Un individuo intollerante pensa che tutti gli appartenenti a una determinata cultura abbiano gli stessi difetti. A questo scopo si avvarrà del lungo elenco di pregiudizi e stereotipi circa gli altri gruppi che la propria cultura gli mette a disposizione.
L’intolleranza è la temibile malattia dei deboli. 

Il ricorso al pregiudizio è una forma acuta di pigrizia mentale grazie alla quale si evita la fatica di giudicare ciascun individuo in base alle sue azioni, di capire le sue ragioni e di mettere in gioco se stessi nell’incontro con gli altri.

Nella vita quotidiana, tutti noi tendiamo a formarci delle categorie mentali per classificare il mondo, che altrimenti risulterebbe troppo complesso per comprenderlo. Suddividiamo l’umanità in gruppi di persone: la classificazione più semplice è quella che contrappone “noi”, il nostro gruppo d’appartenenza, a tutti gli “altri”, ma solitamente questi ultimi vengono ulteriormente segmentati in categorie più piccole. Dopodiché attribuiamo a ciascun gruppo una serie di caratteristiche tipiche, alcune delle quali sono effettivamente condivise da quasi tutti i membri del gruppo, laddove altre sono il frutto di una generalizzazione indebita, se non addirittura di un’invenzione.

Ci sono molti modi di odiare chi è diverso da noi, dal non guardarlo al sopprimerlo.

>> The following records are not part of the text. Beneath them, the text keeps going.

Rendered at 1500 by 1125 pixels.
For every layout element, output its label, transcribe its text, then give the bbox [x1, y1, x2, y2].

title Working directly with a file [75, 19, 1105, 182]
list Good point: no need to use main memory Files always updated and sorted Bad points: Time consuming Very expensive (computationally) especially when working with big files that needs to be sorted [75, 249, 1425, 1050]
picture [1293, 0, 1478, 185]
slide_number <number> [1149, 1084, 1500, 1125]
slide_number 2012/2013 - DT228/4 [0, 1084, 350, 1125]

Il primo modo di reagire negativamente alla diversità è considerare i dissimili da noi come persone con le quali non dobbiamo avere a che fare. Si cercherà pertanto di ignorarne la presenza, di non dar loro confidenza, di pretendere che vivano in luoghi distanti, dove non possono darci noia.
Il secondo modo è l’offesa verbale. Ciascun gruppo tende a coniare nomi offensivi per riferirsi ad altri gruppi. Si tratta di appellativi che, sotto l’apparenza dell’innocua burla, vengono pronunciati in tono denigratorio e perciò ledono la dignità dei gruppi a cui si riferiscono. Lo stesso discorso vale per le barzellette con cui si prendono in giro i presunti difetti dei diversi gruppi. Il fatto di ridere degli altri, di per sé, non costituisce un grosso problema, a patto che si sia disposti a ridere tranquillamente anche di se stessi. Invece accade spesso che proprio coloro che si divertono maggiormente a irridere i diversi si offendano moltissimo quando tocca a loro di diventare il bersaglio dello scherzo. Dall’irrisione malevola alla persecuzione il passo è breve.
Cosa accade, infatti, se si percorre la strada dell’intolleranza fino in fondo, ovvero se si discrimina chi appare diverso e lo si tratta alla stregua di un essere inferiore? Accade che si diventa prepotenti, e che ci si arroga il diritto di imporre il proprio sistema di vita a chi preferirebbe continuare a coltivare il proprio. È così che l’intolleranza può degenerare in violenza, dapprima episodica e poi sistematica, fino ad arrivare, in certi casi estremi, alla guerra e perfino allo sterminio sistematico di intere popolazioni.
Cosa accade, invece, se si percorre la strada della comprensione, ovvero se si accoglie chi appare diverso e lo si tratta alla stregua di un essere umano? Accade che si diventa altruisti, e che ci si impegna a conoscere in modo ampio e profondo i diversi sistemi di vita per cercare di migliorare il proprio.

E’ nel dialogo che si sostanzia la reciproca contaminazione che permette il manifestarsi della nostra identità: non ci può essere un vero dialogo se ciascuno non mette sé stesso in discussione e non è disposto a cambiare attraverso il confronto.

Un dialogo in cui i partecipanti si ritrovino alla fine nelle stesse posizioni di quando erano partiti è un fallimento: realizza la propria vocazione tanto quanto una lezione in cui nessuno impara nulla o un rapporto in cui non si fa che strumentalizzarsi a vicenda. Un dialogo è interminabile: le conversazioni che conduciamo con le altre persone, se hanno avuto presa su di noi, se abbiamo imparato a vederle come risorse, continueremo a perseguirle implicitamente per il resto della nostra vita.

In un dialogo, dunque, si deve vincere tutti insieme: servirsi cioè dello stimolo rappresentato dalla prospettiva altrui, della generosità con cui questa risorsa viene messa a disposizione per esplorare i punti in cui la propria prospettiva era stata presa per scontata, rimanendo quindi in uno stato primitivo e rudimentale di elaborazione.